Ha capito, dalle elezioni in Sicilia a ottobre, che il vantaggio della «sua» riforma andava a beneficio del centrodestra e delle sue capacità di coalizzarsi; e che, invece dell’inseguimento nostalgico del 40 per cento delle Europee del 2014, e del 41 per cento del referendum perso un anno fa, doveva cercare rapidamente alleati. L’operazione non è riuscita. E, segnale peggiore per il Pd, il gruppo degli scissionisti di Mdp, più SI e altri,si è compattato intorno a Grasso.

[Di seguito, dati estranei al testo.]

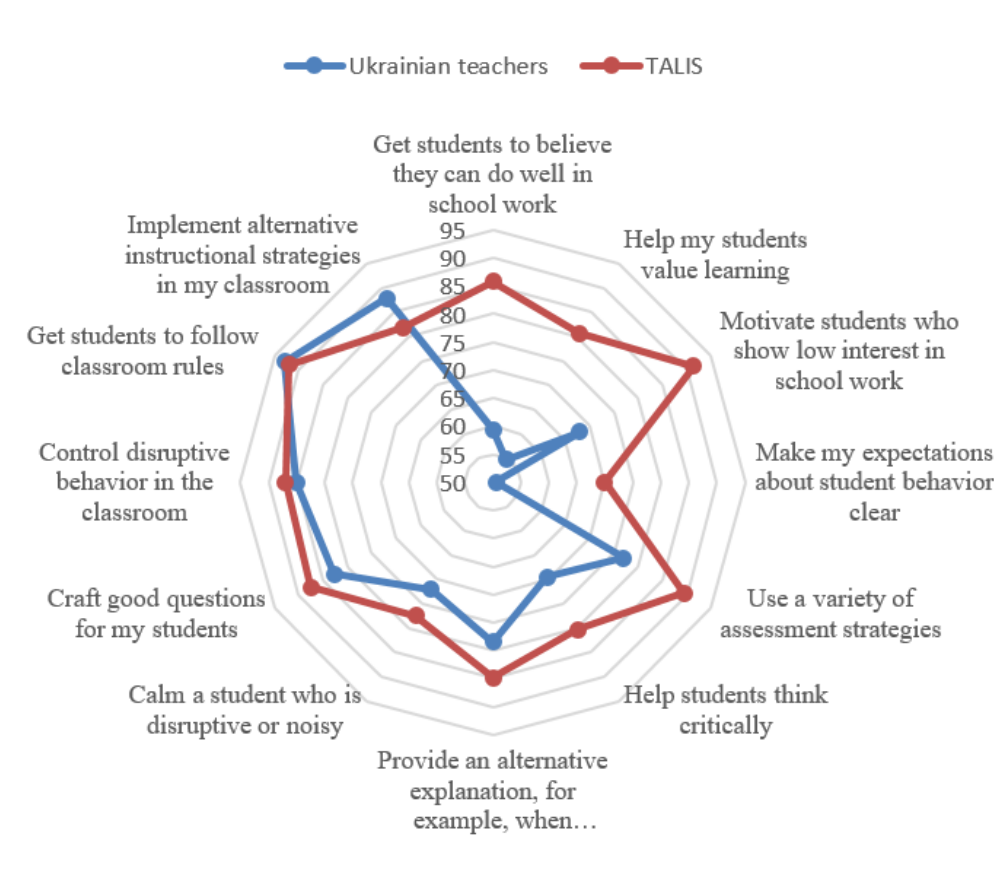
Figure 78: Presentation of paper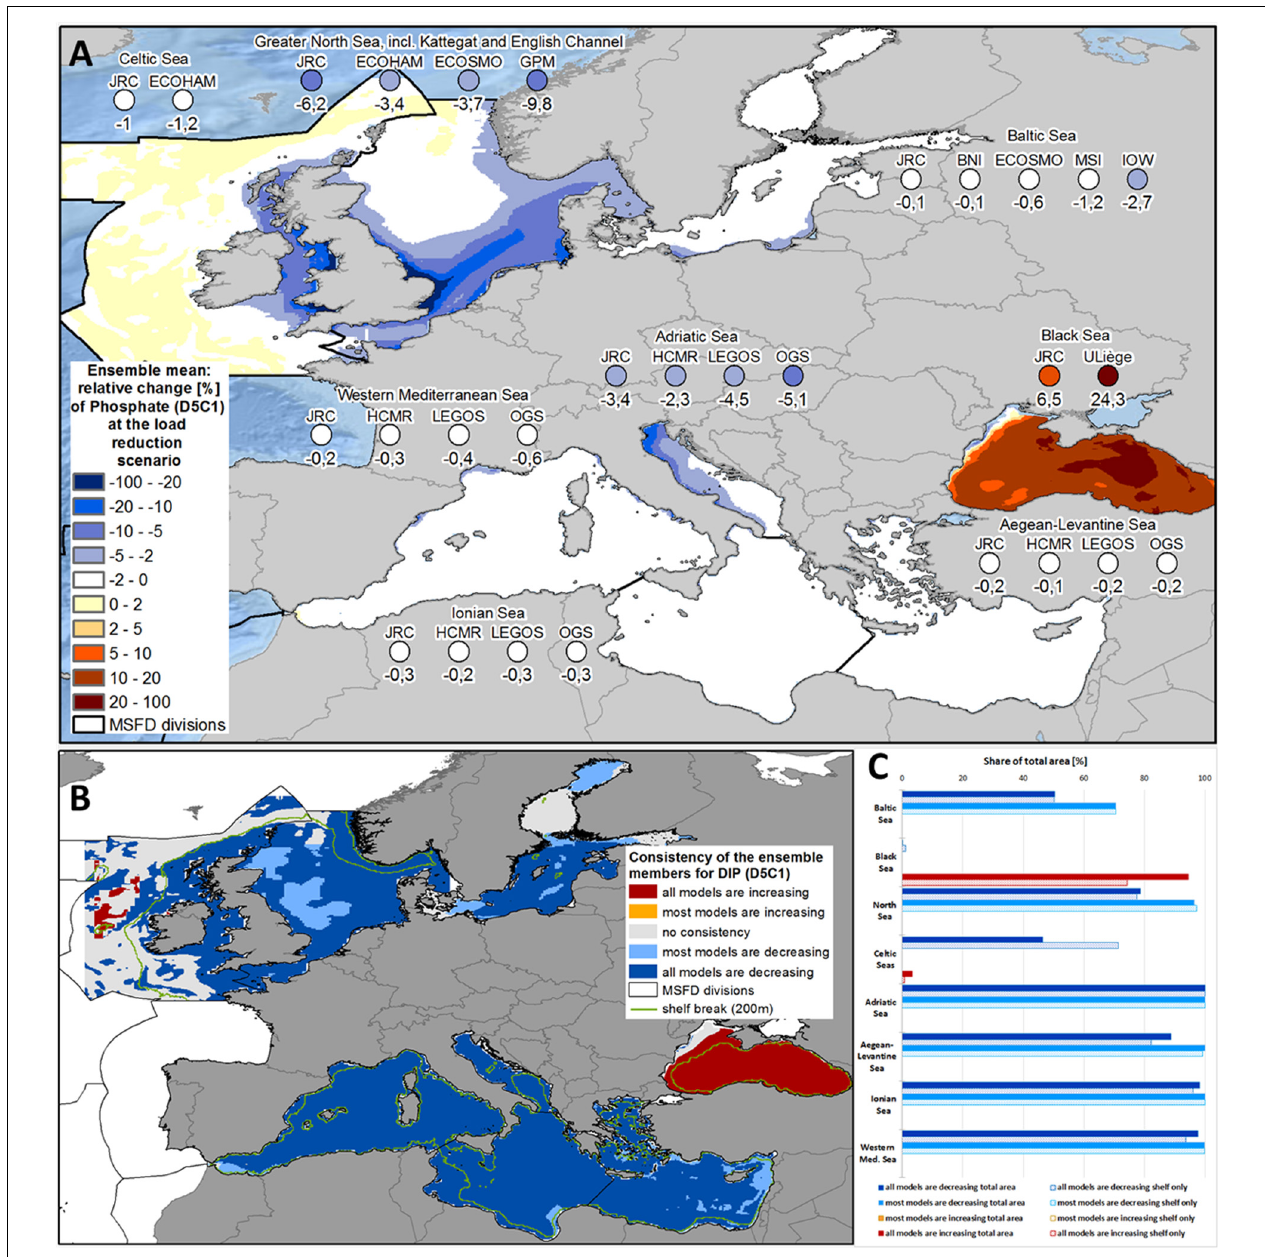
FIGURE 3 | (A) Ensemble means and model-specific relative change at load reduction scenario (compared to reference scenario) for the MSFD regions of phosphate (MSFD indicator D5C1). (B) Consistency map showing, if all or at least most models have the same trend of the relative change at load reduction scenario (compared to reference scenario) with respect to phosphate (MSFD indicator D5C1). (C) Share of the total area (bold bars) and of the shelf region (dotted bar), where all or most models show consistent changes with respect to phosphate (MSFD indicator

L’arrivo dei seguaci di Pisapia non aggiungerà granché in termini di voti; ma simbolicamente accentua l’immagine di un Pd incapace di aggregare. Renzi non sopravvaluta quanto è successo.
L’appeal elettorale di Casini e Lorenzin
Al di là delle ironie ora sarà difficile valutare l’appeal elettorale degli uomini che la coalizione di centrosinistra vorrà portare con sé al prossimo giro. Pierferdinando Casini, ad esempio, dovrà anche spiegare le facili intuizioni che avrà chi farà sarcasmo sulla presidenza della Commissione banche. Beatrice Lorenzin, alfiere della campagna sulle vaccinazioni obbligatorie, si presenterà in campagna elettorale con molti haters al seguito. Ci sarà poi una lista di sinistra, con i centristi di Cp, Leoluca Orlando ed ex Sel come il sindaco di Cagliari Zedda, oltre a Socialisti e Verdi: girano già bozzetti del simbolo “Sinistra e Progresso” con un sole che ride e una rosa. Infine, i Dem sperano di attrarre i Radicali di +Europa, che domani vedranno Gentiloni per chiedere di dimezzare le firme per presentare liste alle elezioni, ma il cui ok non è scontato. Senza Pisapia, dicono i pasdaran renziani, il leader Dem sarà più libero di guadagnare terreno al centro.
Ma il centro è il terreno di caccia di Silvio Berlusconi, professionista del settore, e di Luigi Di Maio che si presenta alla liquefazione del sangue di San Gennaro. Con un’incognita in più: dal 1994 gli italiani al voto hanno punito, spesso severamente, chi si presentava alle urne dopo aver governato.